» TRY IT
Would you please return the lines of the material that contain the word "down"?

» WORKING DATA
-------
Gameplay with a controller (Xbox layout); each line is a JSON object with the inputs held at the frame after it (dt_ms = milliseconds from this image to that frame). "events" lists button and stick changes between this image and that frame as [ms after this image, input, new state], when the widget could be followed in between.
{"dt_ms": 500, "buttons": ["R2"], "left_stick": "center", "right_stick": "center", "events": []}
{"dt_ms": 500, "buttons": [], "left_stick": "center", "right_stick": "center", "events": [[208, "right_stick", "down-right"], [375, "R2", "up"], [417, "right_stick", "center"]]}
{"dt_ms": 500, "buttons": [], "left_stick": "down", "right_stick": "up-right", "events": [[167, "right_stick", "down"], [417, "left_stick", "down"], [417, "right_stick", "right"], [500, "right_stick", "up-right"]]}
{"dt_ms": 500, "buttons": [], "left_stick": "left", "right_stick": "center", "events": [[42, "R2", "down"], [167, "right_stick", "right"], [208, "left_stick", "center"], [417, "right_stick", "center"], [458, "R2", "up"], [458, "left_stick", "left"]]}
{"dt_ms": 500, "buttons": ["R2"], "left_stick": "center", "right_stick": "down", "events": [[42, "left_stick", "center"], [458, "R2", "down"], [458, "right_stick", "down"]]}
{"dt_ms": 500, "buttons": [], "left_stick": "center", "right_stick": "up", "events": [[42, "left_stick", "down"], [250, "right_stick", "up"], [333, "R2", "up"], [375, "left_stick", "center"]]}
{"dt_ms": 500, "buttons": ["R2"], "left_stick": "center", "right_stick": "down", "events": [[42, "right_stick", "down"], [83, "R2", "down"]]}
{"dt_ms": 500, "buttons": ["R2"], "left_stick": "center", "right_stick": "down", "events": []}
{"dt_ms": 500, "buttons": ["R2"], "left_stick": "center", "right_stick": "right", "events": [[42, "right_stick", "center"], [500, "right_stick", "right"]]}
-------
» WORKED SOLUTION
{"dt_ms": 500, "buttons": [], "left_stick": "center", "right_stick": "center", "events": [[208, "right_stick", "down-right"], [375, "R2", "up"], [417, "right_stick", "center"]]}
{"dt_ms": 500, "buttons": [], "left_stick": "down", "right_stick": "up-right", "events": [[167, "right_stick", "down"], [417, "left_stick", "down"], [417, "right_stick", "right"], [500, "right_stick", "up-right"]]}
{"dt_ms": 500, "buttons": [], "left_stick": "left", "right_stick": "center", "events": [[42, "R2", "down"], [167, "right_stick", "right"], [208, "left_stick", "center"], [417, "right_stick", "center"], [458, "R2", "up"], [458, "left_stick", "left"]]}
{"dt_ms": 500, "buttons": ["R2"], "left_stick": "center", "right_stick": "down", "events": [[42, "left_stick", "center"], [458, "R2", "down"], [458, "right_stick", "down"]]}
{"dt_ms": 500, "buttons": [], "left_stick": "center", "right_stick": "up", "events": [[42, "left_stick", "down"], [250, "right_stick", "up"], [333, "R2", "up"], [375, "left_stick", "center"]]}
{"dt_ms": 500, "buttons": ["R2"], "left_stick": "center", "right_stick": "down", "events": [[42, "right_stick", "down"], [83, "R2", "down"]]}
{"dt_ms": 500, "buttons": ["R2"], "left_stick": "center", "right_stick": "down", "events": []}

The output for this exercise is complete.